Os resultados da mostra trazem uma percepção bem diferente da revelada pela pesquisa realizada imediatamente após a megaoperação nos complexos da Penha e do Alemão, que deixou 122 mortos em outubro de 2025, quando o governo anunciou que haviam aprovado aquela ação policial, a mais letal da história do Rio.
O levantamento também abordou operações com alto número de mortos Entre os entrevistados, 85% disseram que ações desse tipo não deveriam voltar a acontecer.
A discordância em relação às operações é ainda maior entre jovens e pessoas pretas. Entre moradores de 18 a 29 anos, a rejeição chega a 79%. Já entre pessoas pretas, alcança 81%. A percepção de racismo nas operações também aparece de forma significativa: 61% afirmam que há racismo na maneira como essas ações são planejadas e executadas nas favelas.
Nos grupos focais, moradores relataram experiências marcadas por medo, humilhação e restrição de circulação. “A operação não entra só com arma; entra com humilhação”, disse um participante. Outro resumiu o impacto cotidiano das ações: “A vida para quando tem operação.”
A pesquisa mostra ainda que as operações policiais são parte constante da rotina dos moradores. Quase todos os entrevistados — 93% — disseram já ter vivenciado diretamente operações policiais ou ter familiares afetados por elas. Entre os impactos mais citados estão restrições de circulação, invasões de domicílio e tiroteios.
Para Thainã de Medeiros, do Instituto Papo Reto, os resultados evidenciam violações de direitos básicos. “Os números mostram que as operações incidem em direitos fundamentais de grande parte dos moradores, como o direito de ir e vir, de ter acesso ao trabalho, à saúde e à educação”, afirmou.
O estudo também investigou sentimentos relacionados à atuação policial e à presença de grupos armados.

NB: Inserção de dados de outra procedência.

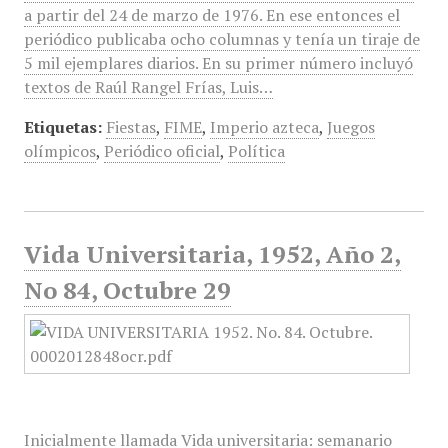
a partir del 24 de marzo de 1976. En ese entonces el
periódico publicaba ocho columnas y tenía un tiraje de
5 mil ejemplares diarios. En su primer número incluyó
textos de Raúl Rangel Frías, Luis…
Etiquetas:
Fiestas
,
FIME
,
Imperio azteca
,
Juegos
olímpicos
,
Periódico oficial
,
Política
Vida Universitaria, 1952, Año 2,
No 84, Octubre 29
Inicialmente llamada Vida universitaria: semanario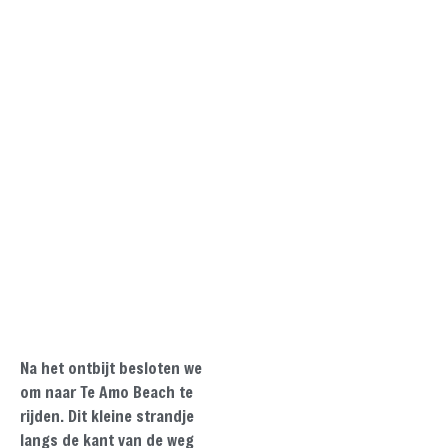
Na het ontbijt besloten we
om naar Te Amo Beach te
rijden. Dit kleine strandje
langs de kant van de weg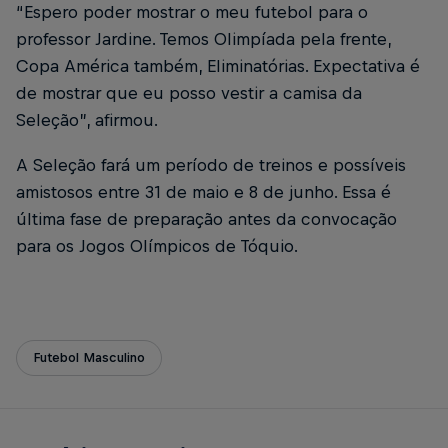
“Espero poder mostrar o meu futebol para o
professor Jardine. Temos Olimpíada pela frente,
Copa América também, Eliminatórias. Expectativa é
de mostrar que eu posso vestir a camisa da
Seleção”, afirmou.
A Seleção fará um período de treinos e possíveis
amistosos entre 31 de maio e 8 de junho. Essa é
última fase de preparação antes da convocação
para os Jogos Olímpicos de Tóquio.
Futebol Masculino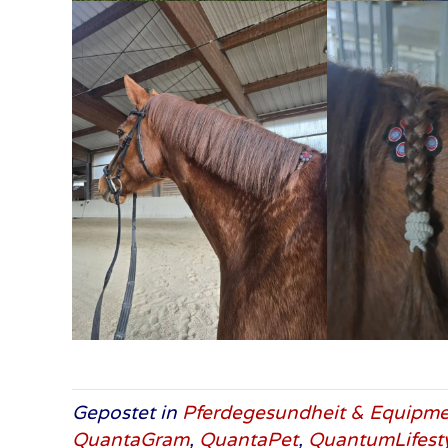
Gepostet in
Pferdegesundheit & Equipm
QuantaGram
,
QuantaPet
,
QuantumLifest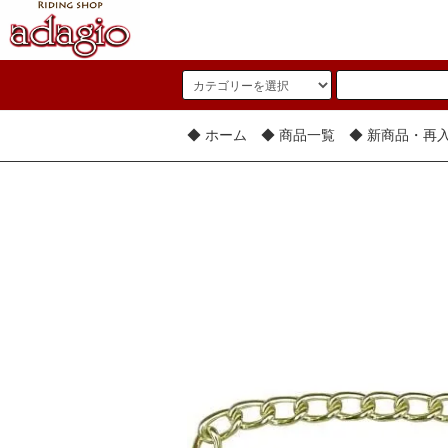
◆ ホーム
◆ 商品一覧
◆ 新商品・再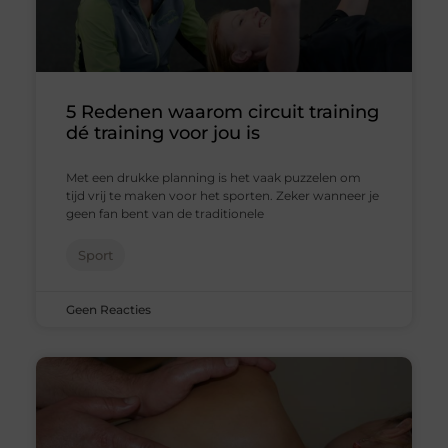
5 Redenen waarom circuit training
dé training voor jou is
Met een drukke planning is het vaak puzzelen om
tijd vrij te maken voor het sporten. Zeker wanneer je
geen fan bent van de traditionele
Sport
Geen Reacties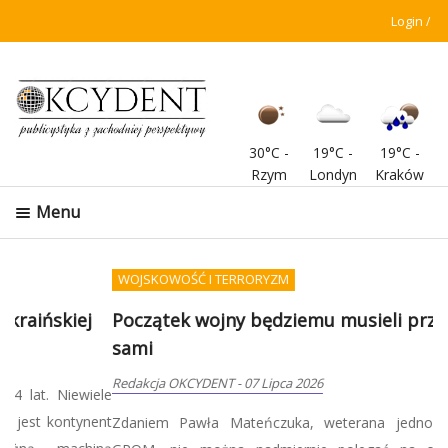
Login
30°C
-
19°C
-
19°C
-
Rzym
Londyn
Kraków
Menu
WOJSKOWOŚĆ I TERRORYZM
Początek wojny będziemu musieli przetrwać
sami
Redakcja OKCYDENT
-
07 Lipca 2026
Zdaniem Pawła Mateńczuka, weterana jednostki specjalnej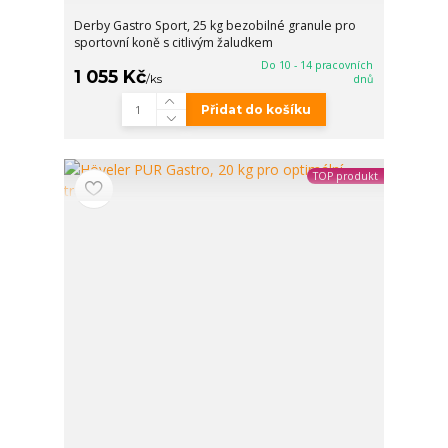
Derby Gastro Sport, 25 kg bezobilné granule pro
sportovní koně s citlivým žaludkem
Do 10 - 14 pracovních
1 055 Kč
/
ks
dnů
Přidat do košíku
TOP produkt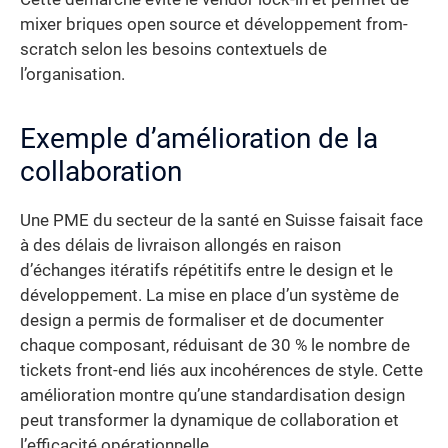
mixer briques open source et développement from-
scratch selon les besoins contextuels de
l’organisation.
Exemple d’amélioration de la
collaboration
Une PME du secteur de la santé en Suisse faisait face
à des délais de livraison allongés en raison
d’échanges itératifs répétitifs entre le design et le
développement. La mise en place d’un système de
design a permis de formaliser et de documenter
chaque composant, réduisant de 30 % le nombre de
tickets front-end liés aux incohérences de style. Cette
amélioration montre qu’une standardisation design
peut transformer la dynamique de collaboration et
l’efficacité opérationnelle.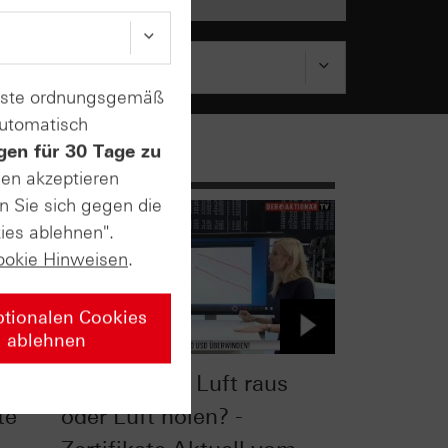
enste ordnungsgemäß
automatisch
gen für 30 Tage zu
sen akzeptieren
n Sie sich gegen die
ies ablehnen".
ookie Hinweisen
.
ptionalen Cookies
ablehnen
urbo
Gold aktuell: Luft raus
te
oder Luft holen? -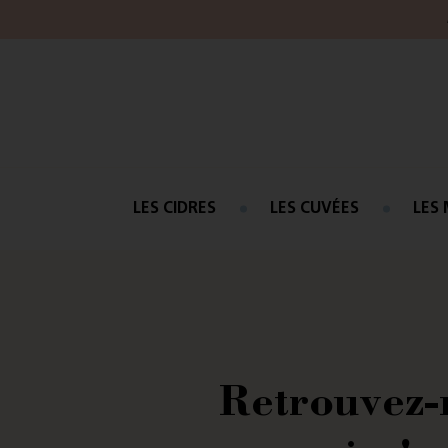
LES CIDRES
LES CUVÉES
LES 
Retrouvez-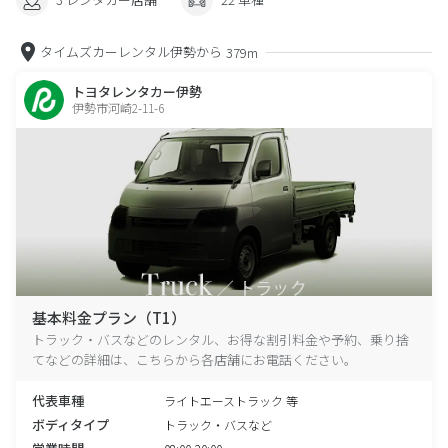
タイムズカーレンタル伊勢から
379m
トヨタレンタカー伊勢
伊勢市河崎2-11-6
基本料金プラン（T1）
トラック・バスなどのレンタル、お得な割引料金や予約、乗り捨
てなどの詳細は、こちらから各店舗にお電話ください。
代表車種
ライトエーストラック 等
ボディタイプ
トラック・バスなど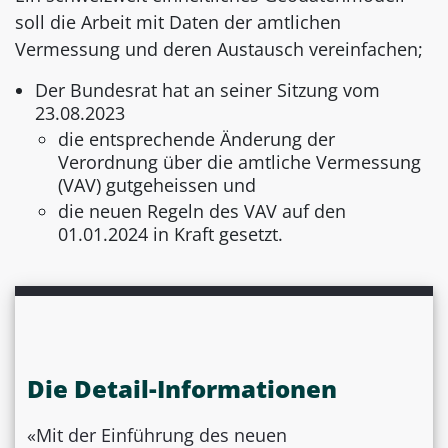
soll die Arbeit mit Daten der amtlichen
Vermessung und deren Austausch vereinfachen;
Der Bundesrat hat an seiner Sitzung vom
23.08.2023
die entsprechende Änderung der
Verordnung über die amtliche Vermessung
(VAV) gutgeheissen und
die neuen Regeln des VAV auf den
01.01.2024 in Kraft gesetzt.
Die Detail-Informationen
«Mit der Einführung des neuen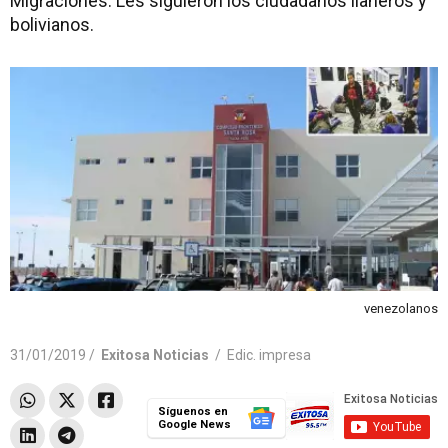
Migraciones. Les siguieron los ciudadanos llaneros y
bolivianos.
venezolanos
31/01/2019 /
Exitosa Noticias
/
Edic. impresa
Síguenos en
Google News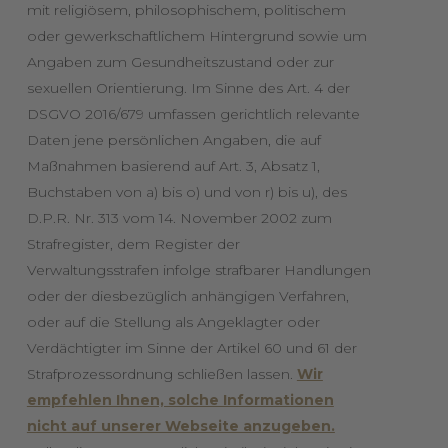
mit religiösem, philosophischem, politischem
oder gewerkschaftlichem Hintergrund sowie um
Angaben zum Gesundheitszustand oder zur
sexuellen Orientierung. Im Sinne des Art. 4 der
DSGVO 2016/679 umfassen gerichtlich relevante
Daten jene persönlichen Angaben, die auf
Maßnahmen basierend auf Art. 3, Absatz 1,
Buchstaben von a) bis o) und von r) bis u), des
D.P.R. Nr. 313 vom 14. November 2002 zum
Strafregister, dem Register der
Verwaltungsstrafen infolge strafbarer Handlungen
oder der diesbezüglich anhängigen Verfahren,
oder auf die Stellung als Angeklagter oder
Verdächtigter im Sinne der Artikel 60 und 61 der
Strafprozessordnung schließen lassen.
Wir
empfehlen Ihnen, solche Informationen
nicht auf unserer Webseite anzugeben.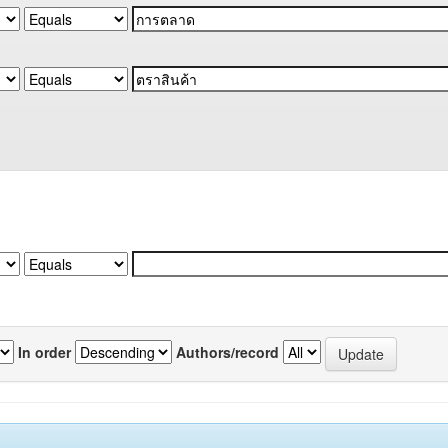
In order
Authors/record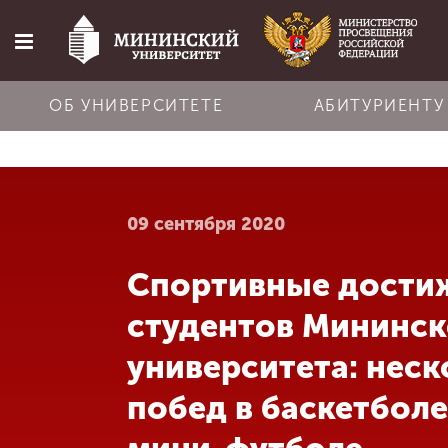
ОБ УНИВЕРСИТЕТЕ
АБИТУРИЕНТУ
Главная
09 сентября 2020
Об университете
Спортивные дости
Абитуриенту
студентов Мининск
Обучение
университета: неск
побед в баскетболе
Наука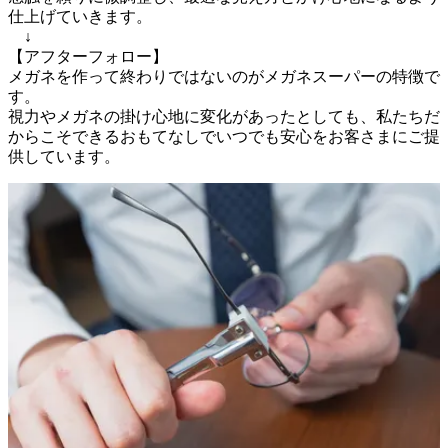
仕上げていきます。

　↓

【アフターフォロー】

メガネを作って終わりではないのがメガネスーパーの特徴で
す。

視力やメガネの掛け心地に変化があったとしても、私たちだ
からこそできるおもてなしでいつでも安心をお客さまにご提
供しています。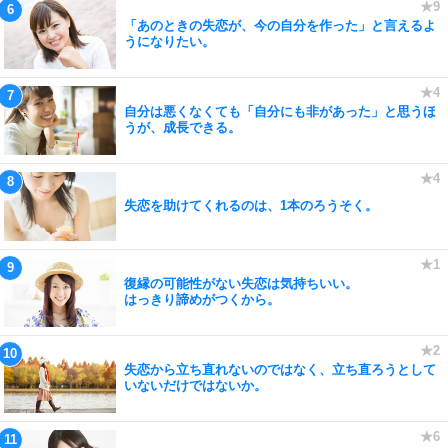
「あのときの失恋が、今の自分を作った」と言えるよ
うになりたい。
自分は悪くなくても「自分にも非があった」と思うほ
うが、成長できる。
失恋を助けてくれるのは、1本のろうそく。
復縁の可能性がない失恋は気持ちいい。
はっきり諦めがつくから。
失恋から立ち直れないのではなく、立ち直ろうとして
いないだけではないか。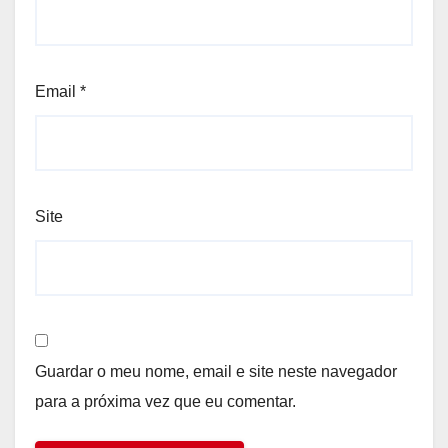
Email
*
Site
Guardar o meu nome, email e site neste navegador
para a próxima vez que eu comentar.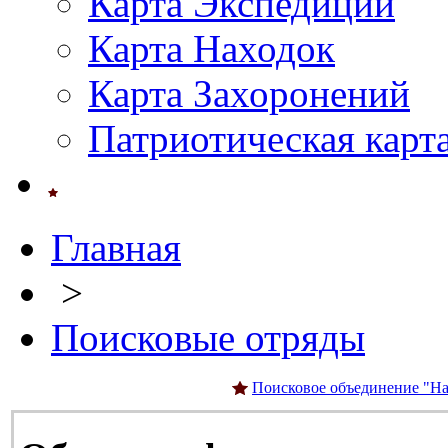
Карта Экспедиций
Карта Находок
Карта Захоронений
Патриотическая карт
Главная
>
Поисковые отряды
Поисковое объединение "На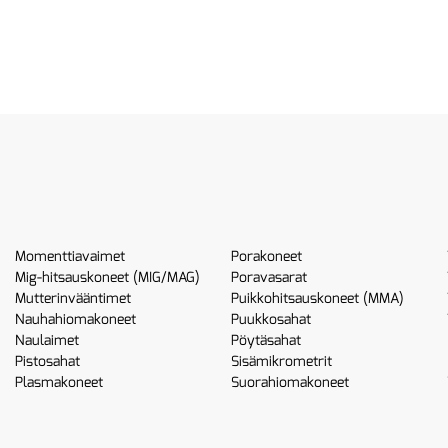
Momenttiavaimet
Porakoneet
Mig-hitsauskoneet (MIG/MAG)
Poravasarat
Mutterinvääntimet
Puikkohitsauskoneet (MMA)
Nauhahiomakoneet
Puukkosahat
Naulaimet
Pöytäsahat
Pistosahat
Sisämikrometrit
Plasmakoneet
Suorahiomakoneet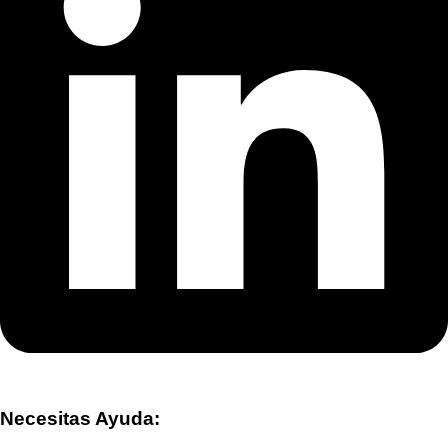
Necesitas Ayuda: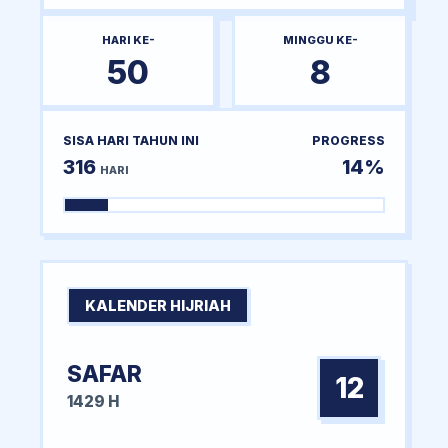
HARI KE-
MINGGU KE-
50
8
SISA HARI TAHUN INI
PROGRESS
316
14%
HARI
KALENDER HIJRIAH
SAFAR
12
1429 H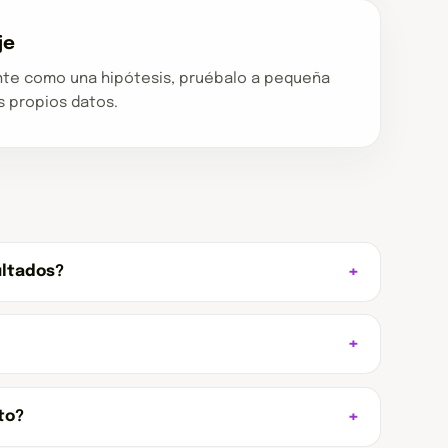
je
vante como una hipótesis, pruébalo a pequeña
s propios datos.
ultados?
to?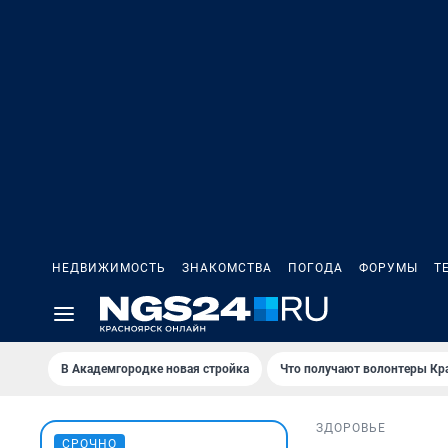
НЕДВИЖИМОСТЬ
ЗНАКОМСТВА
ПОГОДА
ФОРУМЫ
Т
В Академгородке новая стройка
Что получают волонтеры Кр
ЗДОРОВЬЕ
СРОЧНО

No total, 78% dos moradores declararam sentir medo da polícia durante as operações. Entre os favoráveis às ações policiais, o medo da polícia (59%) supera o medo dos grupos armados (53%). “A gente vive entre duas violências”, resumiu um dos participantes dos grupos focais.
Vilson Luiz, do Coletivo Frente Penha, avalia que os dados revelam uma situação permanente de tensão nos territórios. “Grupos armados controlam os territórios e o Estado, que deveria protegê-la, também produz medo. Independentemente do posicionamento, ninguém se sente seguro”, afirmou.
Os entrevistados também demonstraram ampla rejeição à violência policial. Apenas 3% concordaram com a afirmação de que “geralmente, nas operações, a polícia precisa matar”. Já 90% consideram os excessos policiais inaceitáveis, inclusive entre moradores favoráveis às operações.
Nos grupos focais, a percepção sobre a letalidade apareceu associada à desesperança e à naturalização da violência. “Não é defesa da morte; é sensação de perda de controle”, afirmou um participante. Outro acrescentou: “Tem apoio que nasce do desespero, não da concordância.”
Para Arthur Dóring,do Instituto Raízes em Movimento, os resultados apontam para a necessidade de revisão urgente do modelo de segurança pública adotado nas favelas. “Os dados mostram que o morador de favela não aguenta mais que a presença estatal seja associada ao medo e à violência em seus territórios”, afirmou.